*** Opening Excerpted records ***
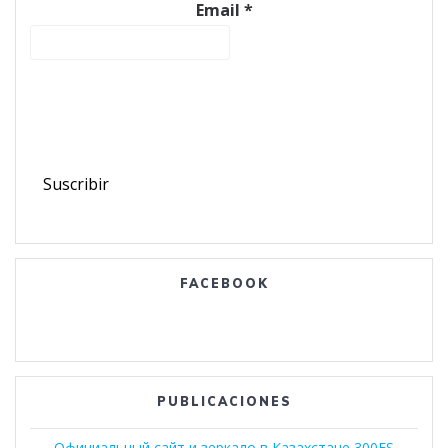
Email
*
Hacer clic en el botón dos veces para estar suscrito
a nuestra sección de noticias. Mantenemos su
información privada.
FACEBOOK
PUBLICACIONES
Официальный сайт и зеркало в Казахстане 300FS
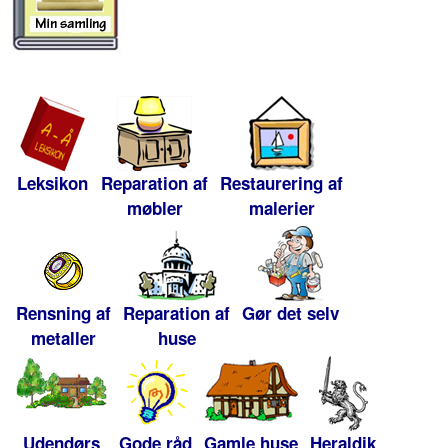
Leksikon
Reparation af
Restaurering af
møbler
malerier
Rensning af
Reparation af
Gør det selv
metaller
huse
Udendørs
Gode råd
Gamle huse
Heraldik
*** Closing Excerpted records ***
*** Opening Excerpted records ***
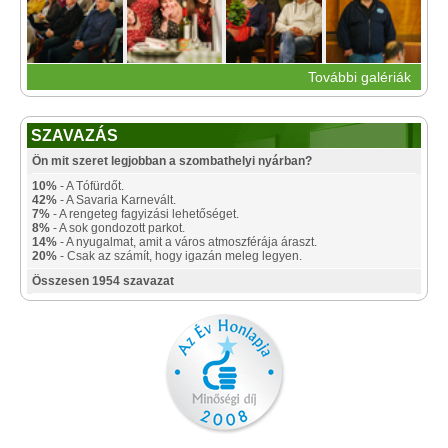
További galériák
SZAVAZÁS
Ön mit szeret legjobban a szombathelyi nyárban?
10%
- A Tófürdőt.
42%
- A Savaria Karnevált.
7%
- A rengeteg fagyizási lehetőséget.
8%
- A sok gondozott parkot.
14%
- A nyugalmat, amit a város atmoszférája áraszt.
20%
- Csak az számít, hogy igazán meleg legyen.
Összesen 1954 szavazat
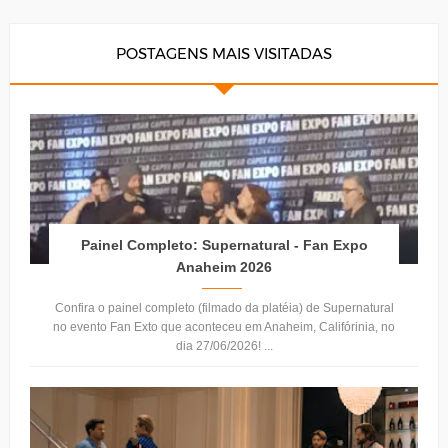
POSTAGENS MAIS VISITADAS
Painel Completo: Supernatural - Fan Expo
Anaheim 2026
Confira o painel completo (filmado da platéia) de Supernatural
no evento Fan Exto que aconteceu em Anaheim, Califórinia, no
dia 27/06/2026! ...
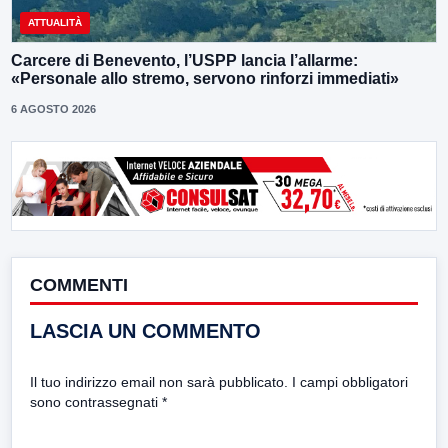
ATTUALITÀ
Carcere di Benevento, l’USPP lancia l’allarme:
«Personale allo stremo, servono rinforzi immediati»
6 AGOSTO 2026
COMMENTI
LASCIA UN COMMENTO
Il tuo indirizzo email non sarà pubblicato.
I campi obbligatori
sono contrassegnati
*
*** Closing Excerpted records ***
*** Opening Excerpted records ***
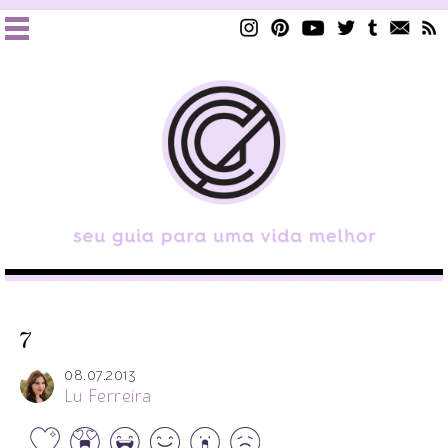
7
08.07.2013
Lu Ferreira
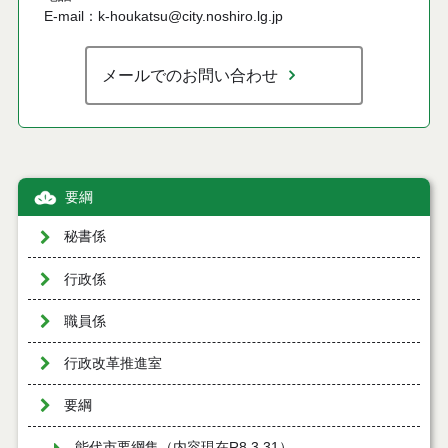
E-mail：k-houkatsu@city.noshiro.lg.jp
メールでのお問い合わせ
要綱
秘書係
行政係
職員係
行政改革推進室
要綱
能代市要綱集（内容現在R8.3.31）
*** Closing Excerpted records ***
*Your objective:* Looking at the entries above, how many lines contain "Anaheim"? State the number and nothing more.

*Result for this exercise:* 2